Inflation continued to drift down in June, as falling energy prices and the early arrival of summer sales helped to mask persistent price pressures in other parts of the economy.
Figures released by the Central Statistics Office (CSO) show the inflation rate fell from 3.7 per cent in May to 3.5 per cent in June. Inflation has been in decline for four consecutive months, with commentators predicting further falls over the rest of the year as a disinflationary trend takes hold.
Last month's inflation rate was the lowest recorded since the end of 1999.
Opposition parties have been quick to warn against complacency on price growth, however, repeating calls for greater competition in sheltered markets.
The latest data show that, while the annual rate of inflation for goods has fallen to 1.3 per cent, price growth in the services sector remains stubbornly high at 5.6 per cent.
Education prices are almost 10 per cent higher than they were a year ago, while health costs have increased by almost 8 per cent. Prices paid in restaurants, hotels and pubs have risen by 6.5 per cent, pushed in part by higher excise duties.
The Irish Hotels Federation responded to the numbers by calling on the Government to accelerate its commitment to driving down the costs of doing business.
Fine Gael's finance spokesman, Mr Richard Bruton, said the latest data highlighted "the dramatic scale of the Government's contribution to inflation".
He claimed it was "the height of cynicism" for the Government to have committed to an anti-inflation initiative in the latest partnership agreement.
Small-business lobby the Irish Small and Medium Enterprises Association urged the Government to stop interfering in the market unless it was prepared to reduce the cost of its own services.
The most significant annual fall in inflation last month came in clothing and footwear, where prices declined by 5.9 per cent.
The cost of home heating oil dropped by 4.5 per cent.
Economists said further reductions in the overall rate can be expected over coming months as the effect of June's cut in interest rates works its way into the numbers.
AIB economist Mr Oliver Mangan said that, if current disinflationary trends were maintained, annual price growth could dip below 2 per cent at the start of next year.
This would bring Irish inflation within the European Central Bank's (ECB) targeted rate for the first time, but, if accompanied by drops in other EU states, could give rise to deflation concerns.
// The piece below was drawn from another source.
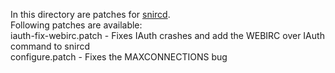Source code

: In this directory are patches for [snircd](https://github.com/quakenet/snircd).<br>
Following patches are available:<br>
iauth-fix-webirc.patch - Fixes IAuth crashes and add the WEBIRC over IAuth command to snircd<br>
configure.patch - Fixes the MAXCONNECTIONS bug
The ECB yesterday left euro-zone interest rates unchanged at 2 per cent, predicting that the economy would begin to pick up as 2003 draws to a close.
ECB president Mr Wim Duisenberg said current rates were "appropriate" and were likely to remain unchanged for "a considerable time to come".
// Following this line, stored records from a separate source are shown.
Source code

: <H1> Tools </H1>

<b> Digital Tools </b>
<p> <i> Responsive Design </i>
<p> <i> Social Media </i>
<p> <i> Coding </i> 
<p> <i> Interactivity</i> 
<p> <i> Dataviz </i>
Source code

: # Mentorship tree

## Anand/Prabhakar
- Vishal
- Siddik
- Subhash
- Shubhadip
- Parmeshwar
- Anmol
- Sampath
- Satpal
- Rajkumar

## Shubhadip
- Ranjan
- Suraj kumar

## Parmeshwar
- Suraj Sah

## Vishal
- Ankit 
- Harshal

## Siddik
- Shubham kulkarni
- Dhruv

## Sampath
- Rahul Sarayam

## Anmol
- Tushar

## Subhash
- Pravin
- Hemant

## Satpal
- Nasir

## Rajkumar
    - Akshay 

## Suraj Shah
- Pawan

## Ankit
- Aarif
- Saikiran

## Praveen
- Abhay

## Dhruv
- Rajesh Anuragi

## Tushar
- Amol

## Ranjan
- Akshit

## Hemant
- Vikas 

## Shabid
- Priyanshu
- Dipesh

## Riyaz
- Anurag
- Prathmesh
Economists at Davy Stockbrokers believe a rate cut can be expected before the end of the year, however.
Davy says that when this is combined with a moderation in domestic wage growth and cheaper imports, Irish inflation will move towards 2.5 per cent.
Green Party finance spokesman Mr Dan Boyle said the June decline should be considered against a backdrop of declining economic growth and increasing employment. He also accused the Tánaiste, Ms Harney, of adopting a "let them eat cake" attitude to price mark-ups.
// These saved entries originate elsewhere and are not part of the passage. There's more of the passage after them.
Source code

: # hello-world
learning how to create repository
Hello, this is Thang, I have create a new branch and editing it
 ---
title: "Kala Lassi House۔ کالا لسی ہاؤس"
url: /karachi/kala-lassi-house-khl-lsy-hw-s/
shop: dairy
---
Mr Brendan Howlin, Labour's spokesman on enterprise, trade and employment, was also critical of the Tánaiste's recent advice to shop around, saying it proved how distant she was from "the reality facing hard-pressed consumers on a daily basis".
Ms Ailish Forde of independent grocers' group, RGDATA, said 1.6 per cent inflation recorded in the grocery sector last month proved that grocers were delivering on competition. She described suggestions to the contrary as "persistent slurs".